Written by Jay Fortner and edited by Richard MacManus
MySpace has some hard decisions to make, as last year they entered into an advertising relationship with Google and now they find themselves unable to make similar deals with other companies. An alliance between MySpace and Google last year, where Google became the sole provider of text ads on MySpace, guaranteed News Corp's media darling $900 million in shared ad revenue over the course of three years. The deal, made six months ago, has not been finalized but it has already taken effect. A Google search bar and ads are already present on the site and MySpace is receiving payments from those.
But now MySpace is looking to partner with eBay, to allow MySpace users to sell items using eBay's PayPal. And like a jealous lover, Google is protesting. The Wall St Journal is reporting (full article behind paywall) that MySpace's dalliance with eBay is holding up finalization of the ad revenue deal between MySpace and Google. You can imagine the Google ultimatum: it's either him or me! :-)
The issues each company faces:
- MySpace wants to empower their user base and become more of a centralized hub, by allowing "peer commerce" with eBay's PayPal mechanisms.
- eBay is facing negative backlash from investors, who are looking not only for growth, but to stay ahead of competition from Google's new payment system Checkout.
- Google has a hard time sharing ad space. They certainly don't want to share MySpace with eBay, when they're trying to steal market share with Google Checkout.
So what we have here is three companies trying to grow revenue through partnering with other industry powerhouses. The Wall Street Journal pointed out that while Google and eBay say they have entered into their own advertising partnership, the general concern is that each company is competing for the attention of MySpace users and so neither maximizes their revenue on MySpace.
Then there is Google Checkout, a direct competitor to eBay's Paypal. That can only make the relationship between eBay and Google (and now MySpace) that much more strained. It's a classic case of what happens when companies take the easier road to growth, which is partnerships, but then one of the partners gets big enough to want to do everything on their own.
Well, for MySpace, the solution is easy. Use Google Checkout instead of PayPal. It will become widespread enough to not have to worry about brand recognition (or lack thereof).

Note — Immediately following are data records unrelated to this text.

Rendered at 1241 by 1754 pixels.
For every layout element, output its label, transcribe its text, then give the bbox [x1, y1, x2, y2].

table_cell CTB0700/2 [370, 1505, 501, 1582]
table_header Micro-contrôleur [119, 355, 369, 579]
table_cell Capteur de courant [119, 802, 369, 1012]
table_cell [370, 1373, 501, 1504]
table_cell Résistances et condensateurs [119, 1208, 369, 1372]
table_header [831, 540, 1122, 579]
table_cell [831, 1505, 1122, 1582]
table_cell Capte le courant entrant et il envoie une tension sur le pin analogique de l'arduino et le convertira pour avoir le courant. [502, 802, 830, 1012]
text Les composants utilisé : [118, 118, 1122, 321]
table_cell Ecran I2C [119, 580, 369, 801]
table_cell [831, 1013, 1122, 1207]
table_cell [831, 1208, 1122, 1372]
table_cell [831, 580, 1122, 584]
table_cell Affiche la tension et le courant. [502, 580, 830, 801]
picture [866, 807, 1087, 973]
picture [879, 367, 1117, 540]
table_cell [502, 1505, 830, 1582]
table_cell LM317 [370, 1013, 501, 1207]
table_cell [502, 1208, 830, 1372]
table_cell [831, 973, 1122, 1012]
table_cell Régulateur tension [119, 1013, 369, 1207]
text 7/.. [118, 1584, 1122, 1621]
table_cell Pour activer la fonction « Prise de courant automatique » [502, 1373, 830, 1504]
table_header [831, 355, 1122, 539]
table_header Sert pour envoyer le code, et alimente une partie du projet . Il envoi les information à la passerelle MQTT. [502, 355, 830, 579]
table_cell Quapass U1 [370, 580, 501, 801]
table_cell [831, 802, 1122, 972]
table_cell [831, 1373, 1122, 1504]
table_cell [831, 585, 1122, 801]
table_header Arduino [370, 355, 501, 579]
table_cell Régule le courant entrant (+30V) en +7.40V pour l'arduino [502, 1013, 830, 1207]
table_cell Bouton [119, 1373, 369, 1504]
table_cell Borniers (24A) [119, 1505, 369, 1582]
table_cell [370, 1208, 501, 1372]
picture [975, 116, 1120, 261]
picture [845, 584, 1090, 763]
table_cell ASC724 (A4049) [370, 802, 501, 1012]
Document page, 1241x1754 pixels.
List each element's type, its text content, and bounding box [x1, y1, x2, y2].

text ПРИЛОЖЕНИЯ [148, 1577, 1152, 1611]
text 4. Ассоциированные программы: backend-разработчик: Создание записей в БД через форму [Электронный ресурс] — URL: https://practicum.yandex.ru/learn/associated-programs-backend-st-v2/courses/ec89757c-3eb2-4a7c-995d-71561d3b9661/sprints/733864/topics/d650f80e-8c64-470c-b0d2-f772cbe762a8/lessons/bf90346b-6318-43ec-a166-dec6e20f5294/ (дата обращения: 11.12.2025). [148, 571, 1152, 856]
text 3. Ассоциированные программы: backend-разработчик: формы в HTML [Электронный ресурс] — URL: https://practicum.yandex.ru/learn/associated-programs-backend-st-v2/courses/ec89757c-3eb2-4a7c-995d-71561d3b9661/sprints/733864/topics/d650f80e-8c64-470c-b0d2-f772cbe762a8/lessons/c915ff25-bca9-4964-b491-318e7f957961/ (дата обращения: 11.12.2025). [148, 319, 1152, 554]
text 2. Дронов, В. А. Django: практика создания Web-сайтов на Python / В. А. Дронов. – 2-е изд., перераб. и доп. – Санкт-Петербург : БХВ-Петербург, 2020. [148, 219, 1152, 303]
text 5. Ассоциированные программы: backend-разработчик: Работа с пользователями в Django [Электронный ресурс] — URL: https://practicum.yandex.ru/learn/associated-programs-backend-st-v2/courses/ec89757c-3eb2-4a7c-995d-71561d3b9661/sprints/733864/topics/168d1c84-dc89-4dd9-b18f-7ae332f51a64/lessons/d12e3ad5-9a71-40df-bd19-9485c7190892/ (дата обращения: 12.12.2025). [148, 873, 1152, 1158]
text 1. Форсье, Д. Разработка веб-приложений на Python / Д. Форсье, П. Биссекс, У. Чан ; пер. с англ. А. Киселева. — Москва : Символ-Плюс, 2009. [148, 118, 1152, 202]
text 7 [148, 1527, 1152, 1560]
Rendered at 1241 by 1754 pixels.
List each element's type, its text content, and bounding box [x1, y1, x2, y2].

But this love triangle speaks to a larger issue at hand - can Google continue on their path to media monopoly? They've effectively used their search method of gathering data to impede on nearly every kind of business imaginable. Some stick, like Gmail and Checkout. Others the average person has never heard of, like Orkut and Froogle. But Google's power tactic is reminiscent of Wal-Mart's industry dominance, because they increasingly leave little room for partnerships between other companies. In this case, eBay may end up being the jilted party.